So, on Day 6 of my adventure, I am learning new things. For one, weekends are a killer for me when trying to quit. That is for two reasons:
- Downtime is plenty of time to think about smoking
- To avoid downtime, I work on the website, occasionally leading to frustration that up until recently was abated by smoking.
So, today is a real challenge for me, at least at the moment. Work through it! I’ll be fine as long as I keep going, and blogging on it definitely helps the cravings. I know that this is largely mental as opposed to physical for this reason: that writing helps cure the crave reminds me of how writing used to cure depression when I was younger. By writing down my feelings, I work my way through them and begin to realize how trivial they are, how avoidable.
I am beginning to be of a mind that says that I will very likely recommend blogging or at least writing a journal to help the quitting. I would stress the preference of blogging, because with blogging there is an implicit understanding that someone else might read it. I think that makes for a type of therapy akin to talking to a bartender or a cab driver: no obligations, but no regrets either.? Also, knowing that someone may read it might also focus one’s mind on making sure that what you write makes sense.
Anyway, this entry is helping me a lot, and I thank anyone who might be reading it. Meanwhile, now that the cravings have subsided, I can go back to what was causing me such frustration: unit conversion.
Unit conversion? you ask. Yes, unit conversion. I am working on a long-overdue article on Ethanol production in the US, and in doing research, I am finding that many types of crops are measured, bought and sold by completely different units of measure. In some cases, one crop may be referred to by many different units of measure, depending on the situation.

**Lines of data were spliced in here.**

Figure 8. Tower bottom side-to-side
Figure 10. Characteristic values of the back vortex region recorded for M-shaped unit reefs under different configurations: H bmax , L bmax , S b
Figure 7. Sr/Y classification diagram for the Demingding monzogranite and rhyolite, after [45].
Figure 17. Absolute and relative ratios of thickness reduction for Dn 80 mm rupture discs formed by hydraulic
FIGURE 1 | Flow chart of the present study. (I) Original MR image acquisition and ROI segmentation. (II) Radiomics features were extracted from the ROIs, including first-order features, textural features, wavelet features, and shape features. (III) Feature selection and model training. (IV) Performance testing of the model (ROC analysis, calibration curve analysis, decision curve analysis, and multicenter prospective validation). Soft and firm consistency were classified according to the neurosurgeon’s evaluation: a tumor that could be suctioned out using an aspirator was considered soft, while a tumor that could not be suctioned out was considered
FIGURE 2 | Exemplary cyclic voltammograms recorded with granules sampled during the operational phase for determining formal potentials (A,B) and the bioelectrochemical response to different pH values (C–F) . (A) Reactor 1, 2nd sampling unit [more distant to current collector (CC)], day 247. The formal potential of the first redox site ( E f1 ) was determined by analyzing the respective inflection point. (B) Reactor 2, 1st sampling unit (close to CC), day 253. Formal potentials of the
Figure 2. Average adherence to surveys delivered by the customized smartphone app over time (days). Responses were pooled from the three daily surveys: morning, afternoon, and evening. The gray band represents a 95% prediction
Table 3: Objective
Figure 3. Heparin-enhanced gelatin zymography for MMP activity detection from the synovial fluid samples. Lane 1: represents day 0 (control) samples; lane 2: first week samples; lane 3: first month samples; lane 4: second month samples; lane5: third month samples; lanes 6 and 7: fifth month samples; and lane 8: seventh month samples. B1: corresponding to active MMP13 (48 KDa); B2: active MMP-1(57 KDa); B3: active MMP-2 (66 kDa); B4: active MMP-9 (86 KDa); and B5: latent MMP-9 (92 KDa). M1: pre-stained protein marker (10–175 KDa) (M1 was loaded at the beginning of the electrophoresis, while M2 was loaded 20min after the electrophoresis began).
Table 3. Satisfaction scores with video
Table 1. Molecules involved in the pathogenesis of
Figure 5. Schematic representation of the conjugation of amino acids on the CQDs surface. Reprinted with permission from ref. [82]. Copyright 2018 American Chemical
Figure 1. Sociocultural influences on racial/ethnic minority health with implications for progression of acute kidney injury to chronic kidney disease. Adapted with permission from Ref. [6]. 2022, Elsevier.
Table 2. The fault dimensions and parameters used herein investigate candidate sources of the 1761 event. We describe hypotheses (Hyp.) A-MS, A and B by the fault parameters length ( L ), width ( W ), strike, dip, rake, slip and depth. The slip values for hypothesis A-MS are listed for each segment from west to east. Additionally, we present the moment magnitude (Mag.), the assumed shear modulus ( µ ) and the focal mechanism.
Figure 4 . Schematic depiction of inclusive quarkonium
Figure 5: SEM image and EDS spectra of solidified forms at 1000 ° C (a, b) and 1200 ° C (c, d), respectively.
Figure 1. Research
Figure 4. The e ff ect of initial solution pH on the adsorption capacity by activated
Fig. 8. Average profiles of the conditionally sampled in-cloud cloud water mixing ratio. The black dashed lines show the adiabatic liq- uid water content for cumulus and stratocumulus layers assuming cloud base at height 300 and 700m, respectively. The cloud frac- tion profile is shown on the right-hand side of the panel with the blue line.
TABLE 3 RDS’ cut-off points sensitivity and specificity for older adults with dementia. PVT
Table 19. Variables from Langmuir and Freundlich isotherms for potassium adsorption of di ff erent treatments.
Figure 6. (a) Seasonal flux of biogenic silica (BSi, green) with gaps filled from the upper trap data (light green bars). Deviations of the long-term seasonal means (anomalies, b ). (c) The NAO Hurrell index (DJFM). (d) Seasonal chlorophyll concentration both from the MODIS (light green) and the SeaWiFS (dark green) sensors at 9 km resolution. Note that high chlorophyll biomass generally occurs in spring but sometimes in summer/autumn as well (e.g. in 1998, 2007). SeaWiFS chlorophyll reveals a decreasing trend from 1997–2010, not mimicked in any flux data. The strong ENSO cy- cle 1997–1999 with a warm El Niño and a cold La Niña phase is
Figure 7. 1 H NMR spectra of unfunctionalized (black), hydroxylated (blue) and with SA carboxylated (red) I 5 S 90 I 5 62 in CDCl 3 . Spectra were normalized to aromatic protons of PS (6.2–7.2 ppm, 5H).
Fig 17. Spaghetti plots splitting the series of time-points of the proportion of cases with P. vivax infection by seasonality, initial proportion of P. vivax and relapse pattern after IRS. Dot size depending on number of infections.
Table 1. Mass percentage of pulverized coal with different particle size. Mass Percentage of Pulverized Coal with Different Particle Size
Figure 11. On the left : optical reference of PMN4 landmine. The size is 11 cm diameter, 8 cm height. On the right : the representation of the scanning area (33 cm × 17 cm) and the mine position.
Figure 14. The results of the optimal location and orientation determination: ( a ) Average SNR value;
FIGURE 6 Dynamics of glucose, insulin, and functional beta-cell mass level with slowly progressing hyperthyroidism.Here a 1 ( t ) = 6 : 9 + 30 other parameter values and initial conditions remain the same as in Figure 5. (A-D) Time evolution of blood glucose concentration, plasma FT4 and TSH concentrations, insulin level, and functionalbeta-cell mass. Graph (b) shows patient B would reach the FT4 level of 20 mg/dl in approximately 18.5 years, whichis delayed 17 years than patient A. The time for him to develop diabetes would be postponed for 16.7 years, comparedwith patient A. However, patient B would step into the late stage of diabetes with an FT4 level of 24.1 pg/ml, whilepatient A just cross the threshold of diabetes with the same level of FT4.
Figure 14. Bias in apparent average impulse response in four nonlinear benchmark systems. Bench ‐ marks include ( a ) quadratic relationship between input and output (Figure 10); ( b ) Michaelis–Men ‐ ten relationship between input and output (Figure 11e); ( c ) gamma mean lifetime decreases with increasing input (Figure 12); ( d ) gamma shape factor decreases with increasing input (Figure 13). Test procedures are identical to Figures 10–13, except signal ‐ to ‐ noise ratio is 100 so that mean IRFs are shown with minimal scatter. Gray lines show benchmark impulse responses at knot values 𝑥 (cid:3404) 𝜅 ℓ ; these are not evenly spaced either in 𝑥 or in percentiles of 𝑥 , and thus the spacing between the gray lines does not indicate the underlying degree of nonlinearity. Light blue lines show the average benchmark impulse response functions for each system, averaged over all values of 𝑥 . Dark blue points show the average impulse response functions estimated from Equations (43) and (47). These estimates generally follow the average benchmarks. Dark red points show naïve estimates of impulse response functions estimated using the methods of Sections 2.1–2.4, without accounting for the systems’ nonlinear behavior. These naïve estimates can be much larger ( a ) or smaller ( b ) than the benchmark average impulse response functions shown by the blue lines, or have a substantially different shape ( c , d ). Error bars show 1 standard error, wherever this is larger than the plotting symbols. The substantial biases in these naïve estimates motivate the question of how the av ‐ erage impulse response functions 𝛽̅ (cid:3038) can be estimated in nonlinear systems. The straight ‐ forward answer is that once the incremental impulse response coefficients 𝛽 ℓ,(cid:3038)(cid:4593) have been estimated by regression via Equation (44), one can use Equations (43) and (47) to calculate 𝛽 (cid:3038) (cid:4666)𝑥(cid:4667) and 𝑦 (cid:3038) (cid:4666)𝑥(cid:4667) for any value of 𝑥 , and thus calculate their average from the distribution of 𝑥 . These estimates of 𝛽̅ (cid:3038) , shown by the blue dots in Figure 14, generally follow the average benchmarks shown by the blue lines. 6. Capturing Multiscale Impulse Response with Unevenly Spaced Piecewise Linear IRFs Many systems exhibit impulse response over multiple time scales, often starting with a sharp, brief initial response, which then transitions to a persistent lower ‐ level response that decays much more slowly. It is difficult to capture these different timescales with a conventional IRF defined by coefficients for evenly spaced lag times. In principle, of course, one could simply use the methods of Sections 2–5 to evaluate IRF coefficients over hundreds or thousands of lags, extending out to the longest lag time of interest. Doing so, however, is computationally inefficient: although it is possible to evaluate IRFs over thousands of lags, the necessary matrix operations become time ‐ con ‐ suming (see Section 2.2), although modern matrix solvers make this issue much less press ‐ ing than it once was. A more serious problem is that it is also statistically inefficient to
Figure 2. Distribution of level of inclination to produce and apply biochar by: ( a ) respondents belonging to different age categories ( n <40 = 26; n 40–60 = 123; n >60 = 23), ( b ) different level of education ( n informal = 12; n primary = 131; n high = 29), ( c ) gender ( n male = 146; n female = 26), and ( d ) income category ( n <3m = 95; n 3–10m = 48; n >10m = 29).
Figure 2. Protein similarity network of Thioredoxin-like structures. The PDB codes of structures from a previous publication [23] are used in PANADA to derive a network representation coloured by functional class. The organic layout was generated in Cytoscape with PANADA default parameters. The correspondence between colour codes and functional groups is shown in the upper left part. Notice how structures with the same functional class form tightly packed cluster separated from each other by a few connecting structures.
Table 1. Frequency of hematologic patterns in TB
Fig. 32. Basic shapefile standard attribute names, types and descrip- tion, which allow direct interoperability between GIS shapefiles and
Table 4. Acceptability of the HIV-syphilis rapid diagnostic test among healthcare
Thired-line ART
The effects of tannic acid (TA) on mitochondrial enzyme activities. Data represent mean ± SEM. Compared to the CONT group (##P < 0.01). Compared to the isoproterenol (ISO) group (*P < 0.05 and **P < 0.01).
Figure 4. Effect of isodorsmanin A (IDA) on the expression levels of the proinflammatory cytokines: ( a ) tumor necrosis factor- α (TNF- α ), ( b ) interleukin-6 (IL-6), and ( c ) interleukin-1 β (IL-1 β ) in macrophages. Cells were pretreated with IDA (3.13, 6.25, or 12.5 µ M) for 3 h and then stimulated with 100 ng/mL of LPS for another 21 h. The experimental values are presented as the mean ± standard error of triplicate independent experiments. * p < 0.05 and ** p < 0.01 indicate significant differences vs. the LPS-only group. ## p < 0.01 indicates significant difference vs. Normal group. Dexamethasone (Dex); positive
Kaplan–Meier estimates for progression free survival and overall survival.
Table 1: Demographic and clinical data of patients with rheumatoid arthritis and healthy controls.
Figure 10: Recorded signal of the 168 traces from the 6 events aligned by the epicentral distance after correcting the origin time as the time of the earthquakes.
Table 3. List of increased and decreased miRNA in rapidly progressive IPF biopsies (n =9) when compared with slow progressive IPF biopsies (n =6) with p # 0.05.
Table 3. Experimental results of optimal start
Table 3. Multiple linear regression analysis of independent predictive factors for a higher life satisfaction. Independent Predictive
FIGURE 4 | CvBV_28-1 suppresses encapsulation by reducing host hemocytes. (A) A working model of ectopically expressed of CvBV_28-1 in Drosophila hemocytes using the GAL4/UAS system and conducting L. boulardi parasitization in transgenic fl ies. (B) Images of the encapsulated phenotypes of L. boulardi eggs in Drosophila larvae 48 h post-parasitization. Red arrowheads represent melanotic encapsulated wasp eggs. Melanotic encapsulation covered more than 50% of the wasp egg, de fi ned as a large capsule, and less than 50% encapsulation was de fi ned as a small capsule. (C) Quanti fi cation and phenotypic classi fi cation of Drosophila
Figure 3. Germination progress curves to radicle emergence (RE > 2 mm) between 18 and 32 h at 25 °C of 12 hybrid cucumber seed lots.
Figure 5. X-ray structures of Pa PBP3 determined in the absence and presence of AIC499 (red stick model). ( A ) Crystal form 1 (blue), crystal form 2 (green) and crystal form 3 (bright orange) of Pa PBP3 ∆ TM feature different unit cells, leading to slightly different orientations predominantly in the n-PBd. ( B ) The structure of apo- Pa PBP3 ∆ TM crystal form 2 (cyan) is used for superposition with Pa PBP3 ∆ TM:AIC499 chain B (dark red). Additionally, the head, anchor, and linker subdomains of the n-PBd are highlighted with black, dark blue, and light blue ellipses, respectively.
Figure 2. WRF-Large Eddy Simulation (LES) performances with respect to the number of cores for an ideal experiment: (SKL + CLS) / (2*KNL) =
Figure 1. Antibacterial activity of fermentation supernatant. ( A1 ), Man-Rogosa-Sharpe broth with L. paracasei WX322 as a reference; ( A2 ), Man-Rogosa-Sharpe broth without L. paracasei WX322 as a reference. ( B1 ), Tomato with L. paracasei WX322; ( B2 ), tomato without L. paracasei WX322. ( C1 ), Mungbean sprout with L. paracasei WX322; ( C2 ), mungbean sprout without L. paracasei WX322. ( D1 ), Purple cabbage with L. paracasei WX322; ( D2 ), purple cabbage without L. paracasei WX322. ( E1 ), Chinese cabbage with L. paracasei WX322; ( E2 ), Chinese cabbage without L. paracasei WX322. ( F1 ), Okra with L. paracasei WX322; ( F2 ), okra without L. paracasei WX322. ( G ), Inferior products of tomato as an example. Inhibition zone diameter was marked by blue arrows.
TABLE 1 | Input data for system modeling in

That means to get a handle on Ethanol production, I need to be able to boil it all down to one basic unit of measure, and that’s proving to be a real pain in my ass.
For example, I know how much Ethanol can be produced from grain sorghum, per hundredweight. I also know how much grain sorghum is predicted to be produced in the US per acre, in bushels. However, since bushels are a unit of capacity and hundredweights are a unit of mass, it is not a simple question of comparing two simple mathematically equivalent units of measure. In other words: a bushel of cotton would wiegh considerably less than a bushel of acorns, so what is the conversion of grain sorghum weight to capacity?
If you think you can find a simple conversion, you might be right, but I have not located it thusfar. Instead, I found an article that provides the price of grain sorghum in per-bushel and per-hw measurements. I am assuming that this author’s numbers are correct, and also that the base-price of grain sorghum is the same thing, merely the unit of measure is being altered. That would mean that understanding the proportional relationship between these two prices would by association reveal the mass-to-capacity ratio.
So, that’s what I’m working on. Geeze! What are the odds that a math teacher should happen to pass through here and offer me a simple solution? In case they do:
Grain sorghum costs $2.17 per bushel and $3.88 per hundredweight.